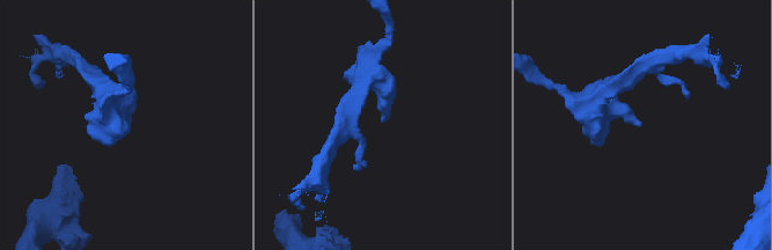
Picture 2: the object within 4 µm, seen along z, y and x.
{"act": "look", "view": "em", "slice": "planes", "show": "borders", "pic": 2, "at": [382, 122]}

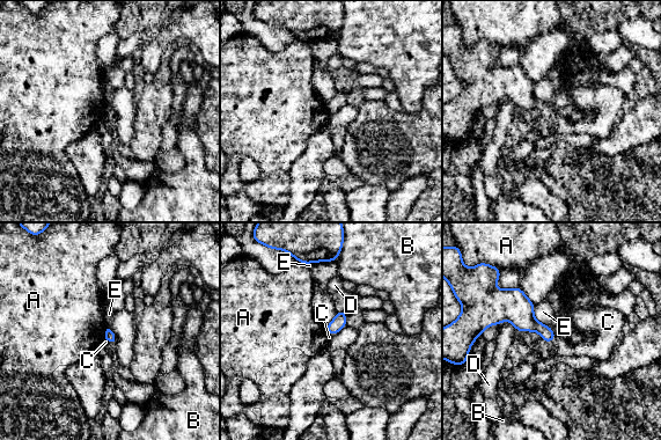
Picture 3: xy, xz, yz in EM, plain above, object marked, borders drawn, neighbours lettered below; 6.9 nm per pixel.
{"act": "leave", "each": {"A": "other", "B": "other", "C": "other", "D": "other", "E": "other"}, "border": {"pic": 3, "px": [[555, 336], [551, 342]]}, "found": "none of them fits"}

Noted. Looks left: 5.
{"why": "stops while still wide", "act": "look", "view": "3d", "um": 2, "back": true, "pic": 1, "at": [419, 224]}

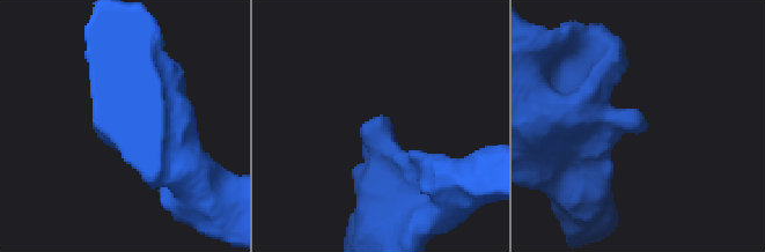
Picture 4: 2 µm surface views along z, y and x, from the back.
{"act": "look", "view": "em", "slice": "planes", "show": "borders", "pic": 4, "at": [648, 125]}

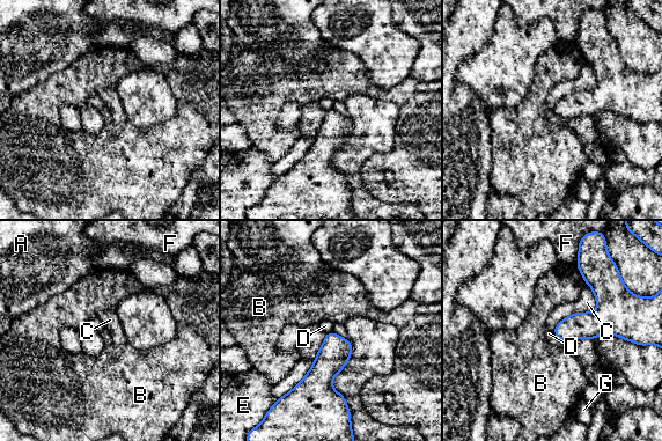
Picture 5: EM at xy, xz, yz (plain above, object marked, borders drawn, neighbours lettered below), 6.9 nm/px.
__________________________________________________
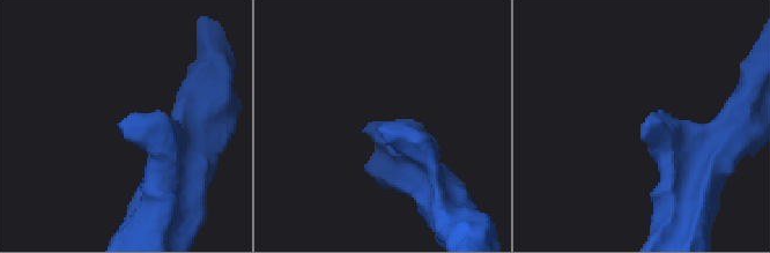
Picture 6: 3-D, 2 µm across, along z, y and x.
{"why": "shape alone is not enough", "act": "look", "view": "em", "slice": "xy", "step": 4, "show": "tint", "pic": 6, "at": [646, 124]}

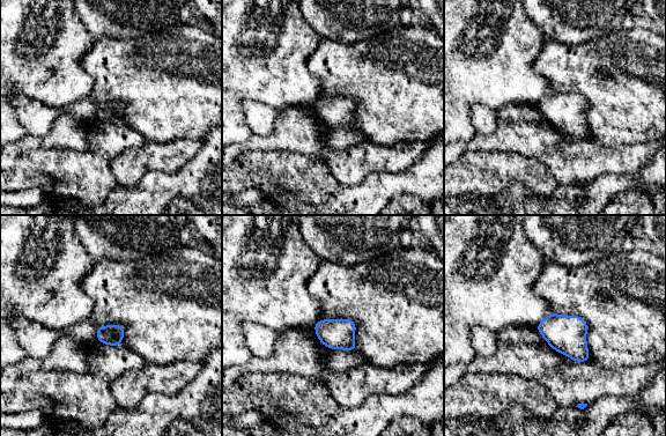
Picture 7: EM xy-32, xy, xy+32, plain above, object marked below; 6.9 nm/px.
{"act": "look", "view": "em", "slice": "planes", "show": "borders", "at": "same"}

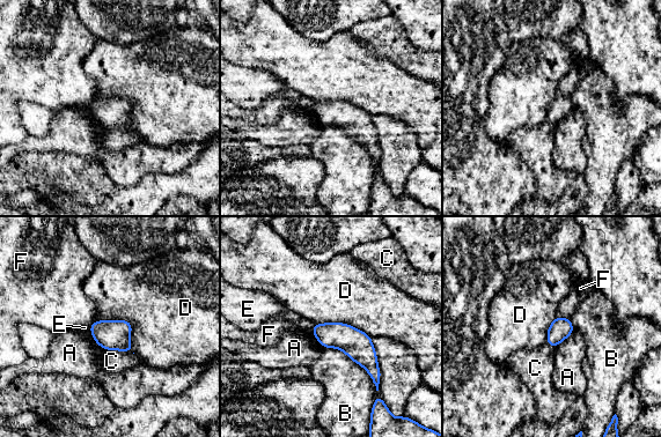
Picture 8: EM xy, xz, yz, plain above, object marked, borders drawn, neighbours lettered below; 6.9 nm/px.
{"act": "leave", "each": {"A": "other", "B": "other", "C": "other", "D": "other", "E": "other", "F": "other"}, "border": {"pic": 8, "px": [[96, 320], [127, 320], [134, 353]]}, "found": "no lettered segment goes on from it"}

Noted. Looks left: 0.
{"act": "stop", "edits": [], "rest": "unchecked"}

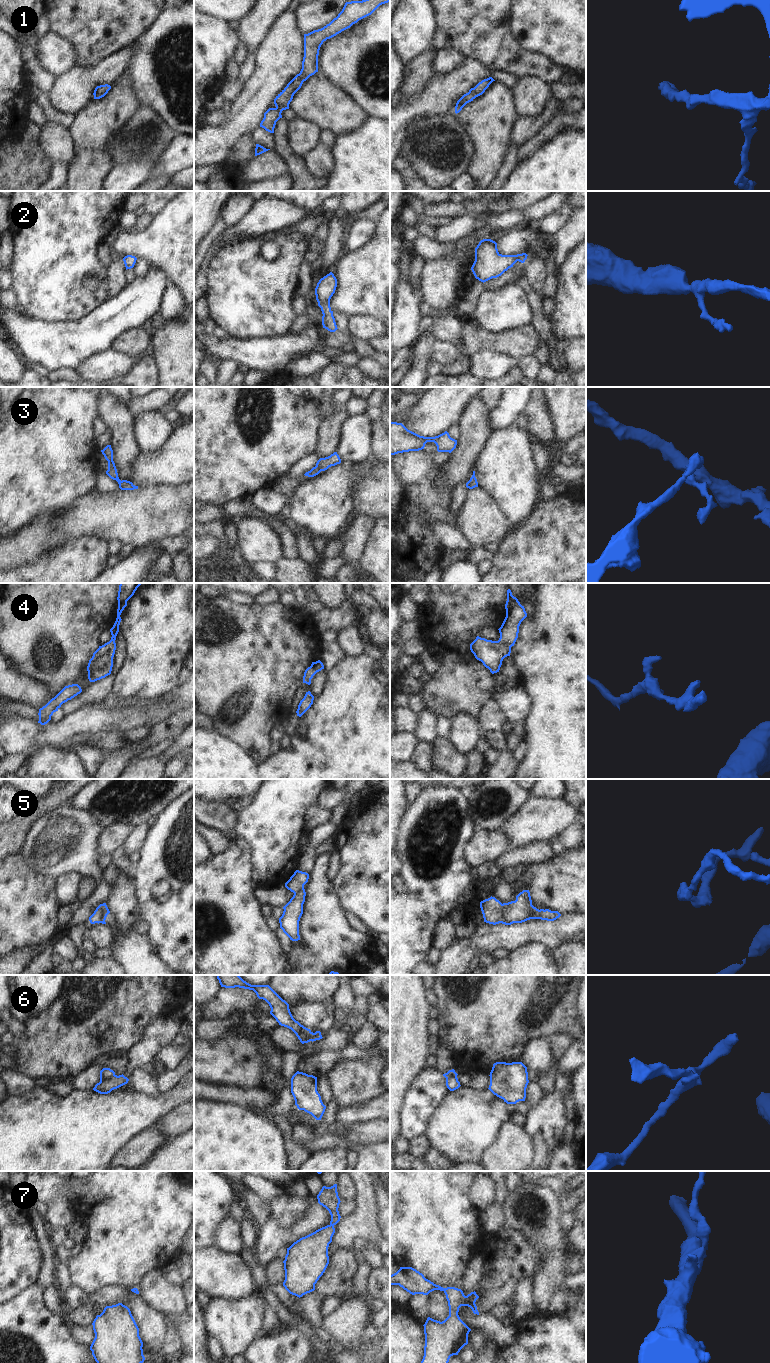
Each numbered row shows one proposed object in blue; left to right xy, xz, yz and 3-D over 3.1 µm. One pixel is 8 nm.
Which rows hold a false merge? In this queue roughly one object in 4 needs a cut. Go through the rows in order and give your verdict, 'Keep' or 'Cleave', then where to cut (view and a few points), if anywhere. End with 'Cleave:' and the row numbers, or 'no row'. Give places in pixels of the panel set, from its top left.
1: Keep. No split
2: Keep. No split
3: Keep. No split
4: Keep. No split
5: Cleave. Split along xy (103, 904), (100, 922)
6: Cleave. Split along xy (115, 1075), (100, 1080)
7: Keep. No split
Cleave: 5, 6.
__________________________________________________
=== REQUIRED ACTION ===
Would you write out exactly the lines above, starting at the line containing "Picture 2: the" and stopping after the line containing "Picture 5: EM"? Omit the pictures.

=== EXERCISE ANSWER ===
Picture 2: the object within 4 µm, seen along z, y and x.
{"act": "look", "view": "em", "slice": "planes", "show": "borders", "pic": 2, "at": [382, 122]}

Picture 3: xy, xz, yz in EM, plain above, object marked, borders drawn, neighbours lettered below; 6.9 nm per pixel.
{"act": "leave", "each": {"A": "other", "B": "other", "C": "other", "D": "other", "E": "other"}, "border": {"pic": 3, "px": [[555, 336], [551, 342]]}, "found": "none of them fits"}

Noted. Looks left: 5.
{"why": "stops while still wide", "act": "look", "view": "3d", "um": 2, "back": true, "pic": 1, "at": [419, 224]}

Picture 4: 2 µm surface views along z, y and x, from the back.
{"act": "look", "view": "em", "slice": "planes", "show": "borders", "pic": 4, "at": [648, 125]}

Picture 5: EM at xy, xz, yz (plain above, object marked, borders drawn, neighbours lettered below), 6.9 nm/px.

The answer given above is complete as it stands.